### Your task
Copy every line of the records from the one containing "genus: Juniperus" down to the one containing "scientific name: Chiasmia clathrata", both included, with no changes.

= = = = =

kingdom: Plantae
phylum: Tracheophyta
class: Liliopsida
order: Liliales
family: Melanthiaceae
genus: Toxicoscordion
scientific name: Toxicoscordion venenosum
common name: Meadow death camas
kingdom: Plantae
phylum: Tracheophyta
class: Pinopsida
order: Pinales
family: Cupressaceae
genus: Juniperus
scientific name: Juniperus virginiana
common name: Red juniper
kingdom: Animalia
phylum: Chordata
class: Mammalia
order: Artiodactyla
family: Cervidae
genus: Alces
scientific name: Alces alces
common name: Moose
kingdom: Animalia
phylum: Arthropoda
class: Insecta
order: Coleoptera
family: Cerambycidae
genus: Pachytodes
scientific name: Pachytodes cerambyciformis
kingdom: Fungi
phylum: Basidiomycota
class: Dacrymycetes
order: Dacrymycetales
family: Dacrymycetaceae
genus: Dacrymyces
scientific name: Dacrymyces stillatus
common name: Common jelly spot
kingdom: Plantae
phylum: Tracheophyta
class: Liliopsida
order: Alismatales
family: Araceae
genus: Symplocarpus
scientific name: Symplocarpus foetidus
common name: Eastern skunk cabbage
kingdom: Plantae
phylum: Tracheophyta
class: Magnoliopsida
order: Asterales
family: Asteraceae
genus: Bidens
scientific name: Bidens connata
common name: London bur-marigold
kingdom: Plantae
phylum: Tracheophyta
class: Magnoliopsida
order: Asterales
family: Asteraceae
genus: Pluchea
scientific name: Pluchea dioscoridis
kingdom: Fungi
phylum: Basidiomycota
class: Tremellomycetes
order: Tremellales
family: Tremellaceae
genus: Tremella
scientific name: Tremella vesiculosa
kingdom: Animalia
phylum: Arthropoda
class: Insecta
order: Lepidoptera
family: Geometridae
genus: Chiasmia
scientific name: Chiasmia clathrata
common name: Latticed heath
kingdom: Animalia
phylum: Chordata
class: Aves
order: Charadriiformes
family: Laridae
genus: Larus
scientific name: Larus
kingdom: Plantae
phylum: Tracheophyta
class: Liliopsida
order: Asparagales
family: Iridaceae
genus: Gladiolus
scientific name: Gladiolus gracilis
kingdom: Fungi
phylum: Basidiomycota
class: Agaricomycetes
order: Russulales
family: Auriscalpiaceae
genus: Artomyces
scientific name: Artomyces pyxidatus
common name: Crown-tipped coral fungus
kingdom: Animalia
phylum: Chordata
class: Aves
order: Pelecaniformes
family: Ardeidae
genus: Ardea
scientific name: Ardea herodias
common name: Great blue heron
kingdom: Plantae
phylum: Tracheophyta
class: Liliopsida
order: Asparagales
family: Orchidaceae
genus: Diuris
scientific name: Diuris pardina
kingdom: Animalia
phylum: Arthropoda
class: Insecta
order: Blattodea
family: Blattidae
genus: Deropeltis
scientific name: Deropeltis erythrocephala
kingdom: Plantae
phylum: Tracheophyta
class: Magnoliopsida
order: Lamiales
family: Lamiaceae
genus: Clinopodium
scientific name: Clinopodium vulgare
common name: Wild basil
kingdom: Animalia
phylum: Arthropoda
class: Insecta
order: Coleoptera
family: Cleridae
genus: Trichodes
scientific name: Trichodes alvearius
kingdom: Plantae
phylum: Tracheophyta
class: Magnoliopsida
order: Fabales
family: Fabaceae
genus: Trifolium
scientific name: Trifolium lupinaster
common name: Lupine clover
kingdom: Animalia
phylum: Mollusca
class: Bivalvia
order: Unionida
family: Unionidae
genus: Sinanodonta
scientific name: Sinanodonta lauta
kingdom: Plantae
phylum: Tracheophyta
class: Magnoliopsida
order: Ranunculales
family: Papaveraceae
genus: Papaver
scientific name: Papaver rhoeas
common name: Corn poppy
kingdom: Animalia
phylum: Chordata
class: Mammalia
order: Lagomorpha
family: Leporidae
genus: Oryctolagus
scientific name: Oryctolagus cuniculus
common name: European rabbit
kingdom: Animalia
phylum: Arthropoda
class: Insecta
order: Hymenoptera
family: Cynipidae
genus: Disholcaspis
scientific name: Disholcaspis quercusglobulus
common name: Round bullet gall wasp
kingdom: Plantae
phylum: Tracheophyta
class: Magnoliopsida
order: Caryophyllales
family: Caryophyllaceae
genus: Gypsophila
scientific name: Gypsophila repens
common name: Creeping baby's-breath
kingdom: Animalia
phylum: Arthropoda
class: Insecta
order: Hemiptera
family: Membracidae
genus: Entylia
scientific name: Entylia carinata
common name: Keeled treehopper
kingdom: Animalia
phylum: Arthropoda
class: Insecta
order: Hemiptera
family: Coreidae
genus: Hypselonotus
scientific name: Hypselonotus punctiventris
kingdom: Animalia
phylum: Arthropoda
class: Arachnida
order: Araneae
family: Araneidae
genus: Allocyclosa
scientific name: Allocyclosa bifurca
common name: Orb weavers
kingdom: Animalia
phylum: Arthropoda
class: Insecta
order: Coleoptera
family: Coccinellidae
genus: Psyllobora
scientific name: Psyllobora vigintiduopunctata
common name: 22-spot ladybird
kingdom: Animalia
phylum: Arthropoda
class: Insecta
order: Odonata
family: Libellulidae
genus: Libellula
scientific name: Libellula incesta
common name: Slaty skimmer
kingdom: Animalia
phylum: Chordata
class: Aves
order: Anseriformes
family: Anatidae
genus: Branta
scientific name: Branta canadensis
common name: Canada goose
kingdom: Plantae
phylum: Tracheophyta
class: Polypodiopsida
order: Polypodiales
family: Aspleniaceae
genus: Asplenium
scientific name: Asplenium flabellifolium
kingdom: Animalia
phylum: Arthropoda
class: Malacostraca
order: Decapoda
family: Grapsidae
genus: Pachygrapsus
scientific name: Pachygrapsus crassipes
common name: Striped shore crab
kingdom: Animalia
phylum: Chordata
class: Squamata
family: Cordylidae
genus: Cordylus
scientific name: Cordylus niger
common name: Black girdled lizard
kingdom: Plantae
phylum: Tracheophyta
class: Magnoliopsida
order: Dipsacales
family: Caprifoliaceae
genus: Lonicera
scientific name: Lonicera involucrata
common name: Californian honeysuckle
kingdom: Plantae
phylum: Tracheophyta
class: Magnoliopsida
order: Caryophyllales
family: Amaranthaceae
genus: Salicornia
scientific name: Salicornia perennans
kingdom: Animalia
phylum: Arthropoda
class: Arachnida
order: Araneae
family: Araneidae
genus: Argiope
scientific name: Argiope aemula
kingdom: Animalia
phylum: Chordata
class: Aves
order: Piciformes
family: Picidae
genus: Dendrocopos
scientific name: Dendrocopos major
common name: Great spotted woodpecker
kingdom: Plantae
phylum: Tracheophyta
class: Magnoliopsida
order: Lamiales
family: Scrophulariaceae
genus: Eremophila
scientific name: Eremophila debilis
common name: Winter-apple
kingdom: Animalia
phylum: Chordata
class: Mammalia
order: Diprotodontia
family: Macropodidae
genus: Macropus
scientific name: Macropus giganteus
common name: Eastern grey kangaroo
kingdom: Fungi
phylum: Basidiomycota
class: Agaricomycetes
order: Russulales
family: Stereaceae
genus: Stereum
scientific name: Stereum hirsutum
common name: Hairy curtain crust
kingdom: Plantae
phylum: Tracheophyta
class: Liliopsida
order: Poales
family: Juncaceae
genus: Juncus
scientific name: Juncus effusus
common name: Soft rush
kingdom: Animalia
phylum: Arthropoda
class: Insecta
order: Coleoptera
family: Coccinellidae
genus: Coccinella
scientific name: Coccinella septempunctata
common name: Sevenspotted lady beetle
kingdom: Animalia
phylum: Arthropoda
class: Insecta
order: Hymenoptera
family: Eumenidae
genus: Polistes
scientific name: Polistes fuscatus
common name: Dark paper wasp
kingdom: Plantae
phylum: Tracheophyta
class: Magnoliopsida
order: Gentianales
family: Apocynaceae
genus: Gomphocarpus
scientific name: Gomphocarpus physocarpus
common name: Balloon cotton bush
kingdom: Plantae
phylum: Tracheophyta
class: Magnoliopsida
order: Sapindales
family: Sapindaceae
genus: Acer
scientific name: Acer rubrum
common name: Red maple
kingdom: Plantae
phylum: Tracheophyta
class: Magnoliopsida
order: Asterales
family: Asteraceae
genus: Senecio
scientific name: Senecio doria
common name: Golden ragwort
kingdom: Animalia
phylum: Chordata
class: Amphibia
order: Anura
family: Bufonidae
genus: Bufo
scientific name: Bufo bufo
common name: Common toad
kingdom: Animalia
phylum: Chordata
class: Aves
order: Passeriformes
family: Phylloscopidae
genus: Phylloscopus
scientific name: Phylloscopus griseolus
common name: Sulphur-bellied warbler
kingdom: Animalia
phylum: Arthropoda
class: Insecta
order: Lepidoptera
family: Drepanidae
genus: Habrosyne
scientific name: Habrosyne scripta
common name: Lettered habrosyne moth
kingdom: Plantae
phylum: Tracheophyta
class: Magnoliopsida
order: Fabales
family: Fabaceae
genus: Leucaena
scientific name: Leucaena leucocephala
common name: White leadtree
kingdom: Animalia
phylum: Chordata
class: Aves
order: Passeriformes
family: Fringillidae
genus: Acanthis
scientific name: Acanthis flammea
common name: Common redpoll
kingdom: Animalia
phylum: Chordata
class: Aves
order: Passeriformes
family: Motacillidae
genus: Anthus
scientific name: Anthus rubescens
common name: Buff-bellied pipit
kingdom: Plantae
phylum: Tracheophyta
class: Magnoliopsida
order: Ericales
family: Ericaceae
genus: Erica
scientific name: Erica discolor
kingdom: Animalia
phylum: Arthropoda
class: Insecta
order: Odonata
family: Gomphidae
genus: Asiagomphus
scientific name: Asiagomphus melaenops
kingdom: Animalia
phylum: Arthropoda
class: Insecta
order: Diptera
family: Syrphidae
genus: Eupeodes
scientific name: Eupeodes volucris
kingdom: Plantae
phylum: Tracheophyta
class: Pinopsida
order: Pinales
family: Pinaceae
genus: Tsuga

= = = = =

### Finished task
genus: Juniperus
scientific name: Juniperus virginiana
common name: Red juniper
kingdom: Animalia
phylum: Chordata
class: Mammalia
order: Artiodactyla
family: Cervidae
genus: Alces
scientific name: Alces alces
common name: Moose
kingdom: Animalia
phylum: Arthropoda
class: Insecta
order: Coleoptera
family: Cerambycidae
genus: Pachytodes
scientific name: Pachytodes cerambyciformis
kingdom: Fungi
phylum: Basidiomycota
class: Dacrymycetes
order: Dacrymycetales
family: Dacrymycetaceae
genus: Dacrymyces
scientific name: Dacrymyces stillatus
common name: Common jelly spot
kingdom: Plantae
phylum: Tracheophyta
class: Liliopsida
order: Alismatales
family: Araceae
genus: Symplocarpus
scientific name: Symplocarpus foetidus
common name: Eastern skunk cabbage
kingdom: Plantae
phylum: Tracheophyta
class: Magnoliopsida
order: Asterales
family: Asteraceae
genus: Bidens
scientific name: Bidens connata
common name: London bur-marigold
kingdom: Plantae
phylum: Tracheophyta
class: Magnoliopsida
order: Asterales
family: Asteraceae
genus: Pluchea
scientific name: Pluchea dioscoridis
kingdom: Fungi
phylum: Basidiomycota
class: Tremellomycetes
order: Tremellales
family: Tremellaceae
genus: Tremella
scientific name: Tremella vesiculosa
kingdom: Animalia
phylum: Arthropoda
class: Insecta
order: Lepidoptera
family: Geometridae
genus: Chiasmia
scientific name: Chiasmia clathrata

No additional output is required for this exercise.